As a new oil painter, you might have the experience of enjoying a day of painting, thinking your work looks good, and then returning the next day to a canvas that looks dull, hazy, and gray. It happens to everyone, and artist Katie Liddiard is here to explain why it happens and how to bring your painting back to life. Katie shows us a painting she’s made that’s lost some of its vibrancy, explaining that some colors, especially darker hues, can get sunken into the ground. If you’ve used an acrylic gesso to prepare your canvas, this tendency for the ground to suck the oil from the pigment can be especially strong. The colors then look disappointingly dull and the painting flat.
It’s important to address this, Katie says, so you can continue painting while seeing your intended value range. The process of “oiling out” the painting will revive it. Katie begins by picking up some of her medium with her brush—just a small amount—and adding a touch of mineral spirits in a ratio of about three parts mineral spirits to one part medium. Using the brush, she rubs this mixture on the entire surface of the painting. All of the lost tones and depth of color return! Katie suggests avoiding using too much oil, as it can deteriorate your painting. Next, wipe off the excess with a paper towel (some artists like to use a makeup sponge for this step). Check out your painting at an angle to be sure you didn’t miss any spots. Now, paint on!

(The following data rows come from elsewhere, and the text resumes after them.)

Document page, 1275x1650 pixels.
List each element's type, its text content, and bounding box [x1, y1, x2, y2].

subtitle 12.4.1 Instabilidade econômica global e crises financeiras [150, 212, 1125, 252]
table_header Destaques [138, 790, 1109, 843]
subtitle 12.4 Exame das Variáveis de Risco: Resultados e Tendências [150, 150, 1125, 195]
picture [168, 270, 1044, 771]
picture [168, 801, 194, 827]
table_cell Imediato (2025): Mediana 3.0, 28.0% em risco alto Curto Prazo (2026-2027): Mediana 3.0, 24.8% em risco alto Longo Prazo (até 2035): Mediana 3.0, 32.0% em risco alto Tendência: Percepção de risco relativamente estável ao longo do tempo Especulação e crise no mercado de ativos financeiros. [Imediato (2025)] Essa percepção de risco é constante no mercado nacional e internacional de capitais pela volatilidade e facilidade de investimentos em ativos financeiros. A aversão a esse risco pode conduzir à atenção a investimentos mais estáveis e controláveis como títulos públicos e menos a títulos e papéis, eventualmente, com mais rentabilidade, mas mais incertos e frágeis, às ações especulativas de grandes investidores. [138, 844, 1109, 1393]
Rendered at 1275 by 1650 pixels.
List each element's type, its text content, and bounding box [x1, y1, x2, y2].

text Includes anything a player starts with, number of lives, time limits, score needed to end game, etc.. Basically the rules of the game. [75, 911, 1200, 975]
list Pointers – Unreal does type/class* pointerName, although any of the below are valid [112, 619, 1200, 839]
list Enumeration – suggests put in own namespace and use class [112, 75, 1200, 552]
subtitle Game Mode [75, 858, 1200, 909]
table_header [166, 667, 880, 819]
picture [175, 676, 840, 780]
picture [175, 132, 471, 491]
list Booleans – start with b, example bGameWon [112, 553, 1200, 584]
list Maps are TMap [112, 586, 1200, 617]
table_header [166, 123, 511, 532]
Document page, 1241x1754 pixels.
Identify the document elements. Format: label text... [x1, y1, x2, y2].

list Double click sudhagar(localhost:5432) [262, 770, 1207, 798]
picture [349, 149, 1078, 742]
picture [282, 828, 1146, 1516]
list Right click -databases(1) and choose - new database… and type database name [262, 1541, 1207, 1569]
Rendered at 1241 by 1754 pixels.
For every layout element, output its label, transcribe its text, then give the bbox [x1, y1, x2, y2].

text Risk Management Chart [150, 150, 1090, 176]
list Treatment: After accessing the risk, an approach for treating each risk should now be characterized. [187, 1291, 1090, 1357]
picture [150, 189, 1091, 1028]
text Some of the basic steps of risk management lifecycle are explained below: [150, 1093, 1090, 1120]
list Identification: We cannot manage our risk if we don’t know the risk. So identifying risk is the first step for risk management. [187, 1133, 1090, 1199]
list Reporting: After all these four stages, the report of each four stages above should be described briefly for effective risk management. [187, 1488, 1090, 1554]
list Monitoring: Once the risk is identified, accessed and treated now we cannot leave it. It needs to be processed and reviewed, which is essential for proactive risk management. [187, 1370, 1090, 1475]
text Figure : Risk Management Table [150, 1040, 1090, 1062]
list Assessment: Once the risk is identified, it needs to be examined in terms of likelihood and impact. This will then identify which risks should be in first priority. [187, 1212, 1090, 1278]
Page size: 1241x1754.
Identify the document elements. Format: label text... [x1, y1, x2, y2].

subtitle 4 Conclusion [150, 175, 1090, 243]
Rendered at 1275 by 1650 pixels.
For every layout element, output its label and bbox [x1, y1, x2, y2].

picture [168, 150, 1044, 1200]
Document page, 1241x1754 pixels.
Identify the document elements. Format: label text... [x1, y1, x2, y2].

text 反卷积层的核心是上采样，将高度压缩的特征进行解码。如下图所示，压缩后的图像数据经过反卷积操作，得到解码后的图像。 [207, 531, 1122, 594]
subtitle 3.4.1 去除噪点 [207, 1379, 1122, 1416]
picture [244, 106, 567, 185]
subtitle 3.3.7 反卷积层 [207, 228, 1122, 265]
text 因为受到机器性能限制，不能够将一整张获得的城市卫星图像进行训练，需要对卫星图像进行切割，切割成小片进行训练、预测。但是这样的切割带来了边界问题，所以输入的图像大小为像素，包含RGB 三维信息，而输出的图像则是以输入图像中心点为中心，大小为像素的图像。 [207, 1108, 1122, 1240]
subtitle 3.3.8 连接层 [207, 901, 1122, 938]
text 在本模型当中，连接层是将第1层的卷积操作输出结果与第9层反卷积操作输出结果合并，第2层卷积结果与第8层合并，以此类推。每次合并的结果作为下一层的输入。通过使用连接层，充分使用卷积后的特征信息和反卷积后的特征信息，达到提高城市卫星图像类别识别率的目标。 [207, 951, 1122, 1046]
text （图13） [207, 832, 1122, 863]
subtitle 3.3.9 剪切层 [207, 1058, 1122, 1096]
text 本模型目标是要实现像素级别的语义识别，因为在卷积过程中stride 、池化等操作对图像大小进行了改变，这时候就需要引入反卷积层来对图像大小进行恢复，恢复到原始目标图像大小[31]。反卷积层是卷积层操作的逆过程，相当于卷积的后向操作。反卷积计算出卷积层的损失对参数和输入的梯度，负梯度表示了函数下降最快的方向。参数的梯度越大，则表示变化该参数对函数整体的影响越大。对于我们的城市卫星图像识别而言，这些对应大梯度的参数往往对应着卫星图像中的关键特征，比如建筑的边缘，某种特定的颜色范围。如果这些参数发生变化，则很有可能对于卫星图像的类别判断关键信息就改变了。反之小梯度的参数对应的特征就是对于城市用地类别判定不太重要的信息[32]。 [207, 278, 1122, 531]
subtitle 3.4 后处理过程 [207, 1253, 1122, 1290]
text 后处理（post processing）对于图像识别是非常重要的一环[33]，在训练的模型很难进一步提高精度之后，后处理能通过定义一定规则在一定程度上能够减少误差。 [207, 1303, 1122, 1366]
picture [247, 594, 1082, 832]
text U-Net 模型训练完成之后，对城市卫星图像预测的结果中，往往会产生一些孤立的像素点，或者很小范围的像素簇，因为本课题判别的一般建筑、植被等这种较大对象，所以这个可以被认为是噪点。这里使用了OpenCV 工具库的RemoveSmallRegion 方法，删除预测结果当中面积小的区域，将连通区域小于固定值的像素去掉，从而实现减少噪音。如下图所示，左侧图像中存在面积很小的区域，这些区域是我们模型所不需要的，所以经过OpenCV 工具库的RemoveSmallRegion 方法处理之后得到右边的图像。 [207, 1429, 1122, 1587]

The name of the medium was covered by the recording’s progress bar at the bottom of the video and there was no way to turn it off. She never actually named the medium so I don’t know what it is.
Hi Katie, as oil paint takes a while to dry, how long should you wait before doing this process? I’d be concerned the paint will smudge.
Also, you mentioned using acrylic gesso could be a problem. What would you recommend instead?
Would this be a problem for water based oils? If so, would you fix it the same way? Thanks.